MONROE — Though the public hearing on the 2013-14 school budget is weeks away, residents are already raising concerns about the potential tax increase.
As was previously reported in the Sentinel, Monroe school officials said they are likely to raise the tax levy up to the 2 percent cap on annual increases.
At a December Board of Education meeting and again at the Jan. 16 meeting, school Business Administrator Michael C. Gorski said the move was due mostly to the influx of an additional 225 students that are expected to enter Monroe schools next fall. This means the district must budget an additional $3.1 million, based on the average education cost of roughly $15,000 per pupil.
Even after reaching the cap, additional budget cuts will be necessary to cover the new student costs, as well as to cover a lease payment of $430,000 for new instructional equipment; a $100,000 lease payment for three 54-passenger buses and two vans that need to be replaced due to state requirements; and $1.25 million for the replacement of a classroom-wing roof at the Monroe Township Middle School.
Another significant challenge facing the district is the fact that the surplus account has been reduced by $1.4 million to cover Applegarth Elementary School renovations, above what was initially budgeted for the project, according to district officials.
During the public comment portion of the Jan. 16 meeting, residents asked the board to tighten its belt on spending.
Joe Castelluccio of Monroe Citizens for Responsible Government said the board could cut 5 to 10 percent of the budget without impacting the quality of education.
“You could cut it, you could cut it very easily,” Castelluccio said. “You choose to gotothe2percentcap.Ifitwasa3percent cap, guess what, you’d go up to the 3 percent cap. That’s the way it works. If you have the money, you’ll spend it.
“You have to look at the budget as if it was your own home budget,” he added. “You spend what you can afford to spend.”
He further stated that any time a resident raises concerns about wasteful spending in the school budget, they are portrayed as being anti-education.
Several senior citizens in the audience noted that they are on fixed incomes and that additional tax increases are of paramount concern to them.
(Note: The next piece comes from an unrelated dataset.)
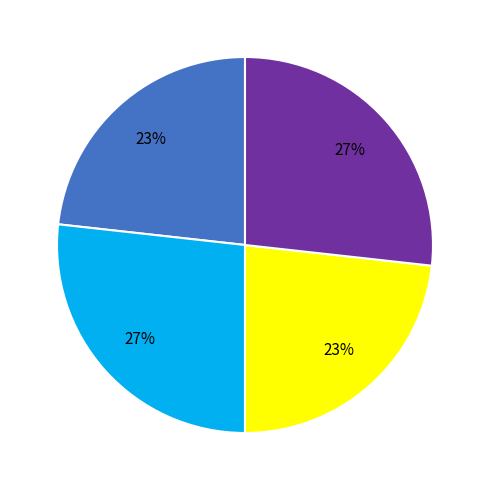

Does any single category account for the majority?

No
Other residents asked why district officials did not attempt to get teachers to agree to a salary freeze or to reduce their salaries in the most recent round of labor negotiations.
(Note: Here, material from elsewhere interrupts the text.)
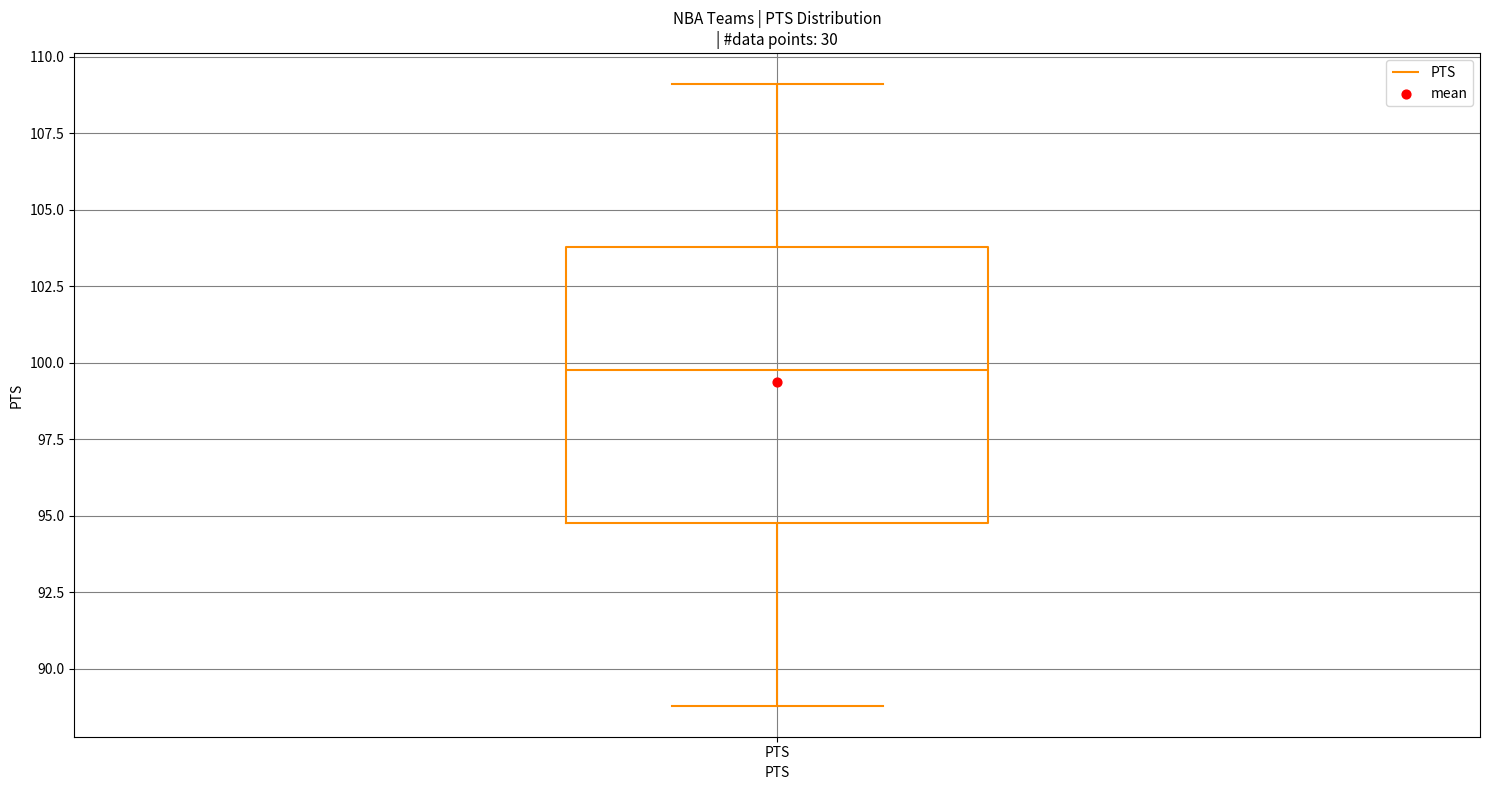

Read this box plot against the y-axis: the position of the median line, the range covered by the box, and the ends of both whiskers. The values are not printed on the chart, so give them approximately, as read against the axis.

median 100, box 95 to 104, whiskers 89 to 109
Board member Ken Chiarella, a member of the board’s Personnel Committee, said a hard-line stance could have resulted in an arbitrator giving teachers salary increases regardless of what the board had requested.
“We feel what we did as far as givebacks, health insurance and stuff like that, we pretty much negated the raises,” Chiarella said. “There are a lot of things that go into this.”
School officials also defended their overall fiscal policies and philosophy.
Board member Lew Kaufman pointed to the recent courtesy busing cuts as an example. At the time of the cuts, officials said decreasing the district’s over-adequacy funding could increase its state aid in the future.
“We’re trying to do our very best,” Kaufman said. “We live here, we pay taxes here and we are also committed to looking at everything we possibly can to make this school system run as efficiently as possible.”
Gorski said the board has already committed to budget cuts amounting to approximately $2.75 million to cover the costs of educating the new students and bring the budget under the cap.
Superintendent of Schools Kenneth Hamilton said reductions are identified early on in the process of devising the budget.
“My point is when the public comes in and says, ‘Cut, cut, cut,’ that is exactly what we’ve been doing in order to meet the demands and limitations imposed upon us by the 2 percent cap,” Hamilton said, noting that much of the budget and the items causing it to increase are fixed costs.
Board President Kathy Kolupanowich pointed out a series of cost-saving initiatives and cuts undertaken by the district over the past two years that resulted in savings of nearly $13 million.
Also at the meeting, district officials lamented the state’s school aid formula and asked residents to support legislation designed to increase aid to Monroe because of the percentage of residents who are seniors. More information on the legislation and contacts for local legislators are available on the district’s website at www.monroe.k12.nj.us.
In other news, the board authorized an agreement with PSE&G to retrofit lighting fixtures at Barclay Brook and Brookside elementary schools, as well as the central administration and transportation buildings and the Mill Lake annex. Gorski said 80 percent of the costs will be borne by PSE&G, with the remaining 20 percent being paid by the board in its monthly utility costs through a 24-month interest free loan.
Gorski added the energy savings, estimated to be $18,000 a year, will more than offset costs incurred.
“It’s a real win-win for the environment and the school district,” he said. “We had this before, many years ago. I’m glad they’ve reintroduced it.”